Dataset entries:
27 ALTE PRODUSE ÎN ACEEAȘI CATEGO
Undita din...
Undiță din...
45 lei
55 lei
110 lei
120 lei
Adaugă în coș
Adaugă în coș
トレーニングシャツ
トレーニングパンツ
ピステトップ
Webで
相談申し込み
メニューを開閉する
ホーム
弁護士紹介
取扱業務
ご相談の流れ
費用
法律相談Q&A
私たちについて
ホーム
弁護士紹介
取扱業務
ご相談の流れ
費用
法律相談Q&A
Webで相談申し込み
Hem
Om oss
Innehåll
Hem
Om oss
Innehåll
--
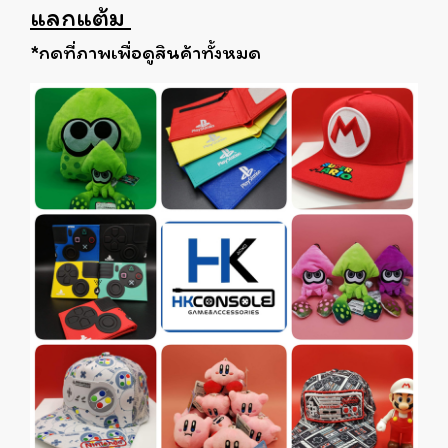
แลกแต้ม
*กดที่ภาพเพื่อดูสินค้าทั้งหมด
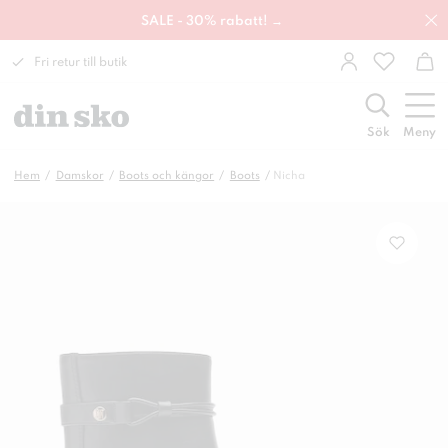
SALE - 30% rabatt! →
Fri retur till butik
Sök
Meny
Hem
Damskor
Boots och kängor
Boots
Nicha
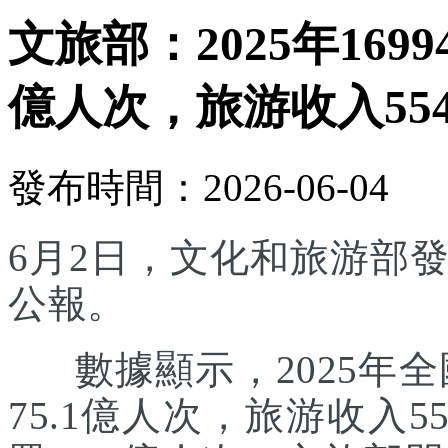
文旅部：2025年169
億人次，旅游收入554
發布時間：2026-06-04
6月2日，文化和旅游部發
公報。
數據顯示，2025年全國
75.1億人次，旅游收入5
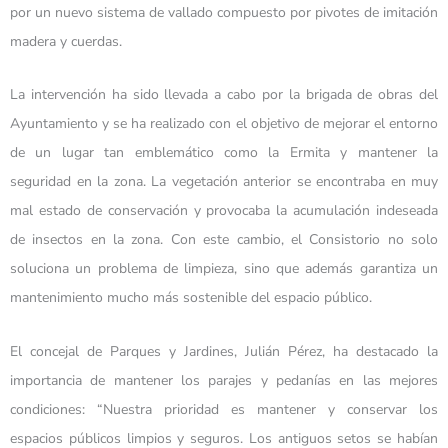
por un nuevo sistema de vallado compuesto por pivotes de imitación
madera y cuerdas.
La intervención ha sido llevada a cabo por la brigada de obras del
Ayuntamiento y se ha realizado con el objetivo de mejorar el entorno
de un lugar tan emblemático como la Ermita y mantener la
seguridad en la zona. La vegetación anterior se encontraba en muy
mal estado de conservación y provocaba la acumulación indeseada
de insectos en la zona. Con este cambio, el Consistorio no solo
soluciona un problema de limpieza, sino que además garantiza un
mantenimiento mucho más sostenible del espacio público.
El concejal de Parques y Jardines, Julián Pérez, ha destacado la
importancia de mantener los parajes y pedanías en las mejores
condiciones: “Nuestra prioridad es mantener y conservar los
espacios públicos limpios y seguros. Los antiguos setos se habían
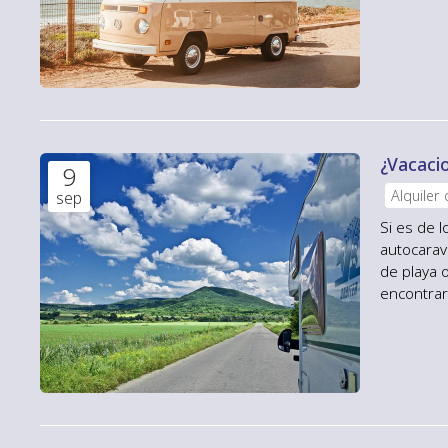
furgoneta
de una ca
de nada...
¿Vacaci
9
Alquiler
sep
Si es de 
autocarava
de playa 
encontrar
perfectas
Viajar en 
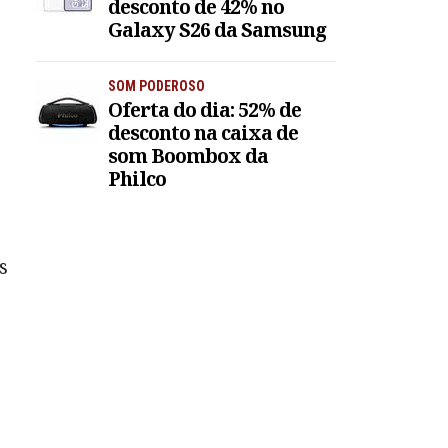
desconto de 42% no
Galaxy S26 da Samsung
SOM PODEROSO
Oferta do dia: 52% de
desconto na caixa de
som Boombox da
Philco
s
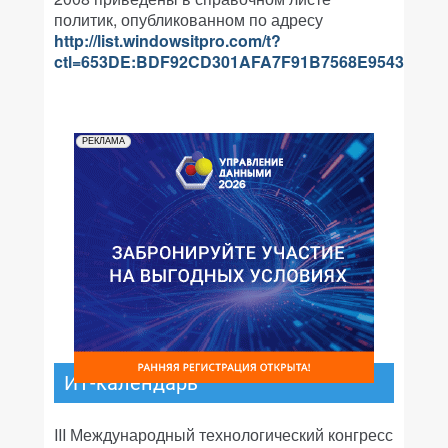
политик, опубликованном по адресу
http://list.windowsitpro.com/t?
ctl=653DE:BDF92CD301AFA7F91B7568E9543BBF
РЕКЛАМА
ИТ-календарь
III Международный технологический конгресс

DIRECTIONS FOR THIS TASK: Going through the entries above line by line, work out how many lines include the word "mantener". Only the number is required.

SOLUTION TO THIS TASK: 3